Kesho Kioko, 25, is doing something about it through her initiative, #ConvoswithKesh. This is a monthly chat session where young people like her meet and discuss relationship matters.
What is #ConvoswithKesh about?
The idea came about from the numerous stories that portray young women as home wreckers, illegitimate lovers and seekers of older men to finance their lavish lifestyles. There is too much of media coverage of these stories that involve young women and also young men, caught up in scandalous love affairs, some of which, as we have read, have tragic endings.
This constant focus on these sensational accounts of love triangles and sponsored lifestyles is depriving generations of people of a healthy and positive outlook on love, dating and relating with members of the opposite sex.
Our first chat session, dubbed Girl-Child Boy-Child Intervention, paved way for young people to express their views on relationships between the sexes. It also attracted the older people who had a lot to share about what they thought of the young people’s view of male – female relationships.
How does Girl-Child Boy-Child Intervention address this problem?
It all started as general conversations which became heated debates between my agemates and some older people in our circles. There seems to be an ingrained perception that men are incapable of being faithful in a relationship and that they can use their money and power to get any woman they want. There is also the notion that all young women are easy. It is not true. Many of us work hard to earn our own upkeep. ConvoswithKesh is a platform that gives us a voice to share, discuss and offer relationship advice to help us navigate the Kenyan dating scene.
Why do you think that the young women are making the wrong headlines when it comes to relationship choices?
Unfortunately, it is true that there are many young women who choose to have relationships with men as old as their fathers purely for financial gain. I think it all starts at home. What is it that this young woman has grown up observing from the home front? What idea of love do they see at home? The perception of what love is will be the one that they will carry into their public adult life. For example, you can have a young girl who did not have a father figure while growing up. This girl might gravitate towards an older man to fill the void of a father figure in her life who can take care of her. Girls also tend to be overly protected at home – to an unhealthy degree in some cases. When they are released into the world, they cannot survive on their own as they have grown up being shown that they need to depend on someone for support and that they will always be taken care of. They unfortunately find that the world is not as kind as mum and dad. But since they were not raised to become independent, they end up seeking an older person to take care of them.

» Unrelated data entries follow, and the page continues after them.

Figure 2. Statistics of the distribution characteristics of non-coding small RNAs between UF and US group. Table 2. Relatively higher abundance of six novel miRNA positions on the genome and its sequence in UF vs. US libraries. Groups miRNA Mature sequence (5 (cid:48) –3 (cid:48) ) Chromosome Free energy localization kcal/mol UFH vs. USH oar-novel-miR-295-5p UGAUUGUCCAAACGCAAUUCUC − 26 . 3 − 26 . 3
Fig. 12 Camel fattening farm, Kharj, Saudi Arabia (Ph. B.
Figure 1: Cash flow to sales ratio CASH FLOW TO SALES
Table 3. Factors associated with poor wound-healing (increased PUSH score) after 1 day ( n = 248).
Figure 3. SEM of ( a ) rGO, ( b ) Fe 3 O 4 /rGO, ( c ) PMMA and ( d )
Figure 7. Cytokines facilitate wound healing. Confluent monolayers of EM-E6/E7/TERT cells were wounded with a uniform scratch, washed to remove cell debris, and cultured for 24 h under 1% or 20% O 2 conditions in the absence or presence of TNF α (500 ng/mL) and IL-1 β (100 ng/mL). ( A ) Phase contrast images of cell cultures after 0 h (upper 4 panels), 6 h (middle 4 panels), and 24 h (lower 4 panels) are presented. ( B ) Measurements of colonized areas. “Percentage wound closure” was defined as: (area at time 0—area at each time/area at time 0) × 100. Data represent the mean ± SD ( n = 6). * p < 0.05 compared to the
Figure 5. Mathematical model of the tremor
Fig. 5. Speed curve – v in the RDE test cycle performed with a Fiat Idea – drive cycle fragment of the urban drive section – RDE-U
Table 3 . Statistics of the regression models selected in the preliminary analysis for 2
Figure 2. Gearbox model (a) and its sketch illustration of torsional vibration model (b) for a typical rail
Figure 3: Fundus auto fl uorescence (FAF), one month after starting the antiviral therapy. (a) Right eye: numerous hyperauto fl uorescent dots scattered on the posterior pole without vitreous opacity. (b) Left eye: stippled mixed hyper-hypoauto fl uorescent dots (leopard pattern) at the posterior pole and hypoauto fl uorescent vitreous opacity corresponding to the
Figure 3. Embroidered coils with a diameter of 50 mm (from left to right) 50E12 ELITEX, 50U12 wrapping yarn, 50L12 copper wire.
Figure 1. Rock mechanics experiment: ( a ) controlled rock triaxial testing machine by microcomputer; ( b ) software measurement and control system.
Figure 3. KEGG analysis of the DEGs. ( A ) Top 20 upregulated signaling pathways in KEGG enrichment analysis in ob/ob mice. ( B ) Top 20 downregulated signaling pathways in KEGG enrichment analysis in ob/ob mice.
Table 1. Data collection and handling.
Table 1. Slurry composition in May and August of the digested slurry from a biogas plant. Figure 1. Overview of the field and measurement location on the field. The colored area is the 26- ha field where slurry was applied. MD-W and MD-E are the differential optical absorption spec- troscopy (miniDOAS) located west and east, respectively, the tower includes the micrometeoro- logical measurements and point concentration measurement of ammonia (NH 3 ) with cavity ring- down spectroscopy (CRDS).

We also cannot dispute the moral decay in our country. The older people, instead of guiding and advising the young people, are taking advantage of us and our situations. We have blurred the line between what is wrong and what is right.
You are a bold young woman to start such a platform that brings together older and younger people to discussion such emotive topics…
It is important to give media play to the people who are engaged in normal healthy man–woman relationships. For example, the Girl-Child Boy-Child talk show invites older married people to share what makes a healthy relationship work, what has made theirs work. It is an open mic event, so there is a lot of engagement by everyone. The first open mic event was held in Lavington, at the Kioko Art Gallery. It bothers me when, in my line of work, I met foreigners who say that they are wary of dating a Kenyan girl. This is because we young women are perceived to be all about clubbing and alcohol consumption, that we are incapable of having intelligent conversations.
What motivated you to start ConvoswithKesh?
I was fed up with seeing headline after headline of stories that disparage young women, stories that feed into the myth that girls are not hard-working and need to be kept. I believe that one should be the change that they want to see. While these conversations started in a cafeteria with my colleagues and friends, I felt that it was important to have a platform that allows us to honestly open up and tackle these issues.
How can those reading this engage in these conversations?
By joining our monthly talk show, which we hold at the Kioko Art Gallery in Lavington. The next event will be on May 25. We’re on social media too, #ConvoswithKesh on Twitter, Facebook and Instagram.
What next for this platform?
ConvoswithKesh is an initiative that I am passionate about. It is my way of making a positive contribution in the society. It is driven by the understanding that a society is only a reflection of its people. I am determined to do my bit to bring about the change I want to see.